The question then becomes, how do we gain for the system the benefits that could come from a centralized platform, without actually having to build one. I propose that we take the focus off how stations and other entities get content into their websites, and put the focus on how to get content out of their websites, i.e. syndication.

I think this is a more fruitful approach because it bypasses the steep hurdles presented by organizational politics, and also because it would be be a necessary process even if we were to create a common platform. The obvious candidate is RSS syndication, since it is already widely understood and adopted. Most of the platforms used for citizen journalism and UGC already have some RSS capability and provide features that can put organizations of very limited technical capability into the game. A wide variety of the content management systems developed or adopted by stations for site management can already use RSS, or could be tweaked to produce RSS for small investments.

Once at the point where all (or at least most) stations can export their content in a common form, exploiting, aggregating and monetizing the result becomes a task divorced from how the content was created. It seems that this is a place where a more centralized approach becomes both practical and desirable.
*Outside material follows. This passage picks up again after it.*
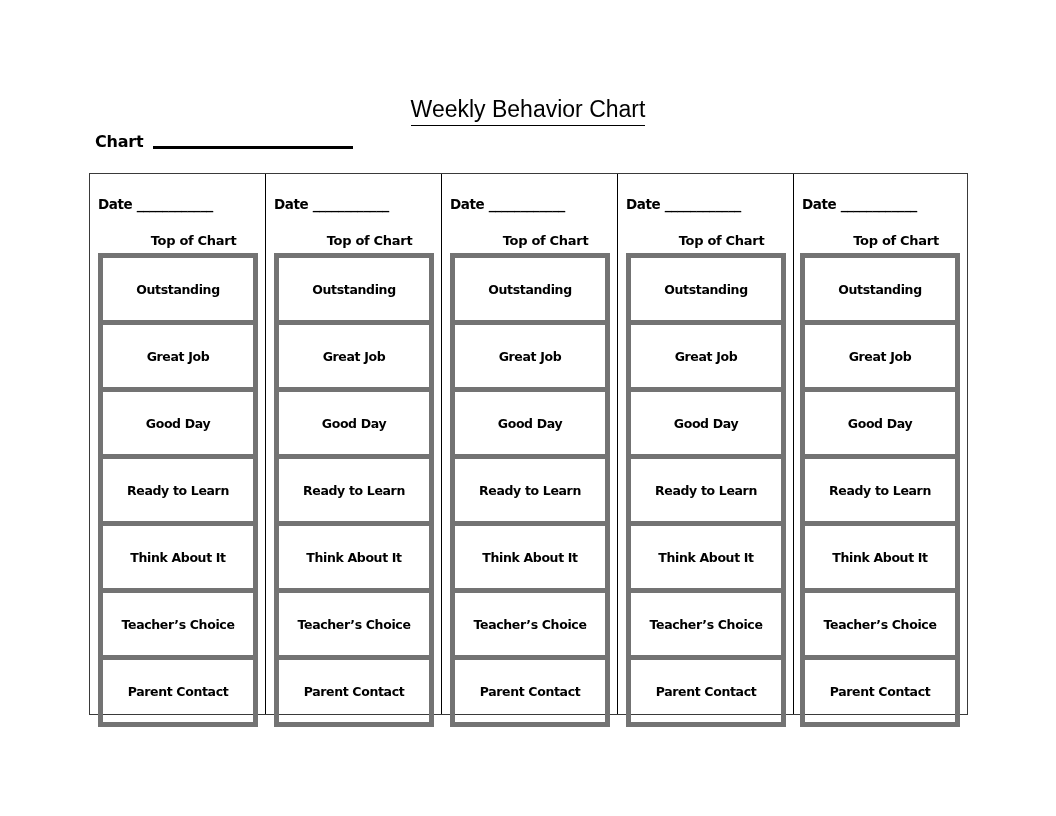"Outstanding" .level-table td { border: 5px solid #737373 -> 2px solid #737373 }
As a model, I point to the NPR podcast project, which brings in content from a truly wide variety of sources with varying capabilities, and bundles it with national branding, national underwriting, traffic reporting and revenue sharing, and can still accomodate a regional underwriter segment, and doesn’t prevent producers from also distributing the same core content via their own station.org or program.org addresses. With a limited investment in export standards, a similar portal-style approach could be applied to the whole of the system’s output without having to pry station’s longstanding approaches to the web from their cold, dead hands.